After a long discussion with my dad on New Year’s Day, he came to believe he had made a mistake. And even if it wasn’t completely his mistake, he saw the need to reach out. “I made this happen,” he said, “I have to make this right.”
The next day, he called my brother and apologized. Not an easy thing to do.
Right after the call, I got a text from my brother, “Dad called, I think we’re in a better place.”
Sigh.
Being human is hard. We react badly at times towards people we love. We make mistakes. And (if) time is linear, we must make amends quickly. I know my dad wishes he could turn back time and eliminate the moment that precipitated the trouble. But, that isn’t possible, so he did what he had to do. And I watched, getting instructions on how to be human.
Thank you to Two Writing Teachers Blog, to Anna, Beth, Betsy, Dana, Stacey and Tara, for this spaceto share the small moments that construct and constrain our lives. Read more slices here.
Thank you, wonderful sharing. My family is healing from an incident too.
Such a heartfelt piece, Julieanne. I like how you put confusion at the center of your story. We’ve had holidays like this in our family – not many, but it’s happened – and it hurts. Sounds like your family is really close and already on the way to working it out. Love (and time) heal wounds. 🙂
We’ve all been there in some way or another. There’s something incredibly raw,real, and honest about mistakes. Admitting mistakes confirms just how human we are. Thank you for sharing your story. You reminded us that it is okay to make mistakes and you are never to old to admit you’ve made a mistake.

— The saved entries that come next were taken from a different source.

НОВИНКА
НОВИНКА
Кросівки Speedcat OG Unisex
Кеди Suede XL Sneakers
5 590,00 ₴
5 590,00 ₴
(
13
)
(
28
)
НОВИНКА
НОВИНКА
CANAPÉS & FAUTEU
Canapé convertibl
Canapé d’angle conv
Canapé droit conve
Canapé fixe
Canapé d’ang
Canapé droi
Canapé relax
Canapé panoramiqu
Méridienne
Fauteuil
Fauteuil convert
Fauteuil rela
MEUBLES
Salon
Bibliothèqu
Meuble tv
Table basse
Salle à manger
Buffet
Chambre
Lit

I love the words your father said, and the love that moved him to make things right. Love, I sometimes feel, is all about confusion. And it takes courage to look for clarity within the tangles of confusion. So glad things are in a better place!

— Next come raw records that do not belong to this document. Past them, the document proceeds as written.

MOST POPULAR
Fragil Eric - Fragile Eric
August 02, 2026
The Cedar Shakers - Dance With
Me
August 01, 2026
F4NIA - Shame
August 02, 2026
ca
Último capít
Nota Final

A wonderful lesson for everyone, your readers included. Thank you for sharing such a heartfelt story.
I think your dad must be a wonderful person, Julieanne. Making amends is not easy, and he thought again and made things better. What a lesson for all of you, and us. So great of you to share!
I would love to meet your parents. Mine are 78 and 81 and they are slowing down considerably. They are both healthy and sharp, but this slowing down, this fear that seems to be settling in is disconcerting to me. I am accustomed to their strength and energy. Thanks for giving us a piece of your heart in your writing. I think I need to be more patient and try not to miscommunicate.

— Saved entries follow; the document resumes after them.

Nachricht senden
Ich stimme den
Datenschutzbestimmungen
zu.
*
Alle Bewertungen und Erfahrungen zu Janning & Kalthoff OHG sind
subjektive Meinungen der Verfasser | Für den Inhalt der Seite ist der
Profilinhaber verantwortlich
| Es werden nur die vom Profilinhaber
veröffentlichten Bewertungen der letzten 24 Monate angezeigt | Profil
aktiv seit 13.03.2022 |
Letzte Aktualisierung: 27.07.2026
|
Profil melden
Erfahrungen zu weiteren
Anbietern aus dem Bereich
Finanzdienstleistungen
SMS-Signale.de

Beautiful piece, Julieanne. I’m sorry about Christmas, but what a wonderful father you have to reach out and make it better. Holidays can be so full of joy, but so full of pain, also. Anna’s post was a wonderful reminder to value our time, because, yes, it is linear, and we can apologize, but we don’t get the time back. Thank you for such an honest and heartfelt reflection.
“Being human is hard. We react badly at times towards people we love. We make mistakes.” Truer words were never spoken. I can’t tell you how much these three sentences resonated with me.
Like Melanie said, we have to value the time we have with those we love since we can never get it back.
I think this line,”the limited nature of time can magnify our imperfections,” is so powerful. My dad will be 87 in a few months. My 94 year old uncle died during the holidays, and it seems their generation, the “greatest generation” is disappearing before my very eyes. Nothing can stop time, so each moment, each celebration, each missed opportunity, has such magnitude. Thanks for sharing your story!
Julieanne, thank you for this beautiful, heartfelt post. Admitting mistakes is hard, apologizing for them is even harder. Your father is an example to us all.